* 给定文本
▬▬▬▬▬▬▬▬▬▬
【阅读笔记】时间序列之TPA-LSTM(含Pytorch代码实现)

卡卡南安

发布时间 2024.01.28阅读数 480 评论数 0

本文作为自己阅读论文后的总结和思考，不涉及论文翻译和模型解读，适合大家阅读完论文后交流想法，关于论文翻译可以查看参考文献。论文地址：https://arxiv.org/abs/1809.04206

一. 全文总结

本文提出使用一组滤波器来提取时不变的时间模式(CNN)，类似于将时间序列数据转换为其“频域”。然后，我们提出了一种新的注意力机制来选择相关的时间序列，并利用其频域信息进行多元预测。本文将所提出的模型应用于几个真实世界的任务，并在几乎所有的情况下实现最先进的性能。

二. 研究方法

提出了一种新的attention机制，即Temporal pattern attention(TPA)，其中“Temporal pattern”来指代跨多个时间步骤的任何时不变模式。
在TPA中，机器不是像典型的注意机制那样选择相关的时间步长，而是学习选择相关的时间序列。引入卷积神经网络(CNN)从每个个体变量中提取时间模式信息。
三. 结论
本文以MTS预测为研究对象，提出了一种新的时间模式注意机制，消除了典型注意机制对此类任务的限制。允许注意力维度具有特征，以便模型不仅在同一时间步内而且在之前的所有时间和序列中学习多个变量之间的相互依赖关系。在toy example和真实数据集上的实验都强烈支持这一想法，并表明所提出的模型达到了最先进的结果。

四. 创新点

典型的注意机制通常只关注几个时间步长，难以识别跨越多个时间步长的周期模式。本文引入了一个新的注意力概念，我们选择相关的变量，而不是相关的时间步长。该方法简单、通用，适用于RNN。

五. 思考

经过仿真该模型确有比较明显的效果

六. 参考文献

TPA注意力机制(TPA-LSTM)
七. Pytorch实现
以下代码参考：：https://github.com/jingw2/demand_forecast，修正了原代码中存在的一些错误，附添加了一些必要的注释让大家更好理解。

import torch 
from torch import nn
import torch.nn.functional as F 
from torch.optim import Adam

import numpy as np
import math
import os
import random
import matplotlib.pyplot as plt
import pickle
from tqdm import tqdm
import pandas as pd
from sklearn.preprocessing import StandardScaler
from datetime import date
import argparse
from progressbar import *

util(工具函数)

def get_data_path():
    folder = os.path.dirname(__file__)
    return os.path.join(folder, "data")

def RSE(ypred, ytrue):
    rse = np.sqrt(np.square(ypred - ytrue).sum()) / \
            np.sqrt(np.square(ytrue - ytrue.mean()).sum())
    return rse

def quantile_loss(ytrue, ypred, qs):
    '''
    Quantile loss version 2
    Args:
    ytrue (batch_size, output_horizon)
▬▬▬▬▬▬▬▬▬▬
* 所给信息
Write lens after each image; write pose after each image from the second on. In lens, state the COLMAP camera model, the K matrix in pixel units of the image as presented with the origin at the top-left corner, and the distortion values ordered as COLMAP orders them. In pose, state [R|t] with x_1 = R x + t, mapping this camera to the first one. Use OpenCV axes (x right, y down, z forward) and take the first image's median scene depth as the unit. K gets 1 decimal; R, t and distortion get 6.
▬▬▬▬▬▬▬▬▬▬
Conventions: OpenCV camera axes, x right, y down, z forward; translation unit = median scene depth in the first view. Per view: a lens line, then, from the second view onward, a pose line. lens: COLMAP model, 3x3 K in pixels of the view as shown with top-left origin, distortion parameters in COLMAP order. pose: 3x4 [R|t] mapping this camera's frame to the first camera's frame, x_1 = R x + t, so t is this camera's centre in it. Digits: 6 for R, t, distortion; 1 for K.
▬▬▬▬▬▬▬▬▬▬
请把这篇TPA-LSTM阅读笔记中从“发布时间 2024.01.28阅读数 480”到“个体变量中提取时间模式信息。”的部分一字不改地输出。 上面这些数据行用不到。

发布时间 2024.01.28阅读数 480 评论数 0

本文作为自己阅读论文后的总结和思考，不涉及论文翻译和模型解读，适合大家阅读完论文后交流想法，关于论文翻译可以查看参考文献。论文地址：https://arxiv.org/abs/1809.04206

一. 全文总结

本文提出使用一组滤波器来提取时不变的时间模式(CNN)，类似于将时间序列数据转换为其“频域”。然后，我们提出了一种新的注意力机制来选择相关的时间序列，并利用其频域信息进行多元预测。本文将所提出的模型应用于几个真实世界的任务，并在几乎所有的情况下实现最先进的性能。

二. 研究方法

提出了一种新的attention机制，即Temporal pattern attention(TPA)，其中“Temporal pattern”来指代跨多个时间步骤的任何时不变模式。
在TPA中，机器不是像典型的注意机制那样选择相关的时间步长，而是学习选择相关的时间序列。引入卷积神经网络(CNN)从每个个体变量中提取时间模式信息。